• _Exercise A_: Report every line of the records below that holds the string "road", copying each line in full.

• _Selected extract_:
▼
When Catholics or Protestants or any other human beings are in need, do not our hearts go out to them?  Do we not try in every possible way to help them?  When the Chinese were bombed [sic] did we not help them in various ways?  Did we not do the same for the English, the Russians and the Greeks?  Does not Christianity itself teach us, “Love thy neighbor,” and does it not tell us “Help thy neighbor in distress”?    My loyalty to my country and my desire to help the Jewish people do not conflict.  In fact my country has taught me that the principle of Justice is a universal one and should be applied to all people.  I as a soldier at war am fighting so that principle shall prevail.

Against the White Paper

At present there exists a “White Paper” which states that immigration to Palestine shall stop in March, 1944.  This, at a time when most countries will not allow immigration laws to be relaxed.  The carrying out of this brutal statement would be pure and simple murder of several more million of our people who could perhaps in the future escape the hellhole of Europe.  It must be our first duty as fighters of democracy to expose this farce.  We must definitely go ahead with our plans for the upbuilding of Palestine.  Our Senators and our Congressmen must be informed of this infamous “White Paper”.

Many writers of today have written clearly about the conditions that exist.  Ben Hecht wrote “Remember Us”; others have written in the same vein.  They always end up in despair, in helplessness; they never have a constructive conclusion.  They seem fail to recognize that if Palestine were established as a Jewish State it would help tremendously the morale and strengthen the lives of the Jews the world over.  They seem to fail to recognize that if they had a State of their own, throughout the world the Jews would be recognized as equals.
▲
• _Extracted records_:
▼
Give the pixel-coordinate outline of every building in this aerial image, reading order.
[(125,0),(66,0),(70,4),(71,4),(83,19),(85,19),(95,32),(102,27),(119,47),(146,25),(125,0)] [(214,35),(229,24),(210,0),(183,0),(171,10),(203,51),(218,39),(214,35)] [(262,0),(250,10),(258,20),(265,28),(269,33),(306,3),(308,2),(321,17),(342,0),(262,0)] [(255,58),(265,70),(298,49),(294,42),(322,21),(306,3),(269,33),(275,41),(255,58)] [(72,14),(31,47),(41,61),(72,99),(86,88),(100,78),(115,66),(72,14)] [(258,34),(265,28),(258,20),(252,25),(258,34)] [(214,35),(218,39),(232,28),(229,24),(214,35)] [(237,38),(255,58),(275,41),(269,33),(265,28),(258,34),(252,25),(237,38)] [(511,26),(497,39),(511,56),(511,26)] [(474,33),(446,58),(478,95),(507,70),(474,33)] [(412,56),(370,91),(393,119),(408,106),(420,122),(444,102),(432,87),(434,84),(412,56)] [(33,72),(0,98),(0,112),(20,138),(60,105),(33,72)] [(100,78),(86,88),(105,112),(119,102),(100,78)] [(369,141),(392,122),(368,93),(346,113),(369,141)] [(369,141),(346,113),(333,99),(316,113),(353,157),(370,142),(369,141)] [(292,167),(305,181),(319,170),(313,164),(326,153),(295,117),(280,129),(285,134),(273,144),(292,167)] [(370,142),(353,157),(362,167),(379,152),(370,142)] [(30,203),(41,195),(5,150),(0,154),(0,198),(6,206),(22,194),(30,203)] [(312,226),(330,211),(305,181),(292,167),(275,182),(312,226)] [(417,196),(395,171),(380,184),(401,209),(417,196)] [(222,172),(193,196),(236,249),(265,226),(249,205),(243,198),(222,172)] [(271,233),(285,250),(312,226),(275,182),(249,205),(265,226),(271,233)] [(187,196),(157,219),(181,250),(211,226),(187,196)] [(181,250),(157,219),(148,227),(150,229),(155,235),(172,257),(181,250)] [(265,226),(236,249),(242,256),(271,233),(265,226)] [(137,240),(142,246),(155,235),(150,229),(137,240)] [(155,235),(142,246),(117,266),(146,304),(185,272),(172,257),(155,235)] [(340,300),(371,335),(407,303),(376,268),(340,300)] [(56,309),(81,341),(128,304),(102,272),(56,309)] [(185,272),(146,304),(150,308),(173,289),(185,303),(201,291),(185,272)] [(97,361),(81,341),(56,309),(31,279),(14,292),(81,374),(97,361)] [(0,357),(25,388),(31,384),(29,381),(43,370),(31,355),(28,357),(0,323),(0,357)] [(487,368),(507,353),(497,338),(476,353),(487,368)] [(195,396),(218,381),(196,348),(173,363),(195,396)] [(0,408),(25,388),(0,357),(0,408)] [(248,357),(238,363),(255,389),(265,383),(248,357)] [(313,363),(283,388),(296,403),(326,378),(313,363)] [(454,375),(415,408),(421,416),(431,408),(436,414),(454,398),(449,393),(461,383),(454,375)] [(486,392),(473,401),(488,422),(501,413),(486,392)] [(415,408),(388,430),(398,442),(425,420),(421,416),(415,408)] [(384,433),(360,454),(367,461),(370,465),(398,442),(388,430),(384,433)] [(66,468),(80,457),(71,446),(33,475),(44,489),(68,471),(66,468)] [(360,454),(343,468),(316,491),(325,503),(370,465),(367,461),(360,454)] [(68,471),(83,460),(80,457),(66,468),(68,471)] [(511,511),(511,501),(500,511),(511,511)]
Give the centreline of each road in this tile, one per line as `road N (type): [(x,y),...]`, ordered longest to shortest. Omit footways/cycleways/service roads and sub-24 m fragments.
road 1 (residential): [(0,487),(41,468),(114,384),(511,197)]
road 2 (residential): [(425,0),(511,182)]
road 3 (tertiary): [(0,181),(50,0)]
▲
• _Exercise B_: According to the passage above about Palestine and the White Paper, when does the White Paper say immigration to Palestine shall stop?

• _Task result A_:
Give the centreline of each road in this tile, one per line as `road N (type): [(x,y),...]`, ordered longest to shortest. Omit footways/cycleways/service roads and sub-24 m fragments.
road 1 (residential): [(0,487),(41,468),(114,384),(511,197)]
road 2 (residential): [(425,0),(511,182)]
road 3 (tertiary): [(0,181),(50,0)]

• _Task result B_: In March, 1944.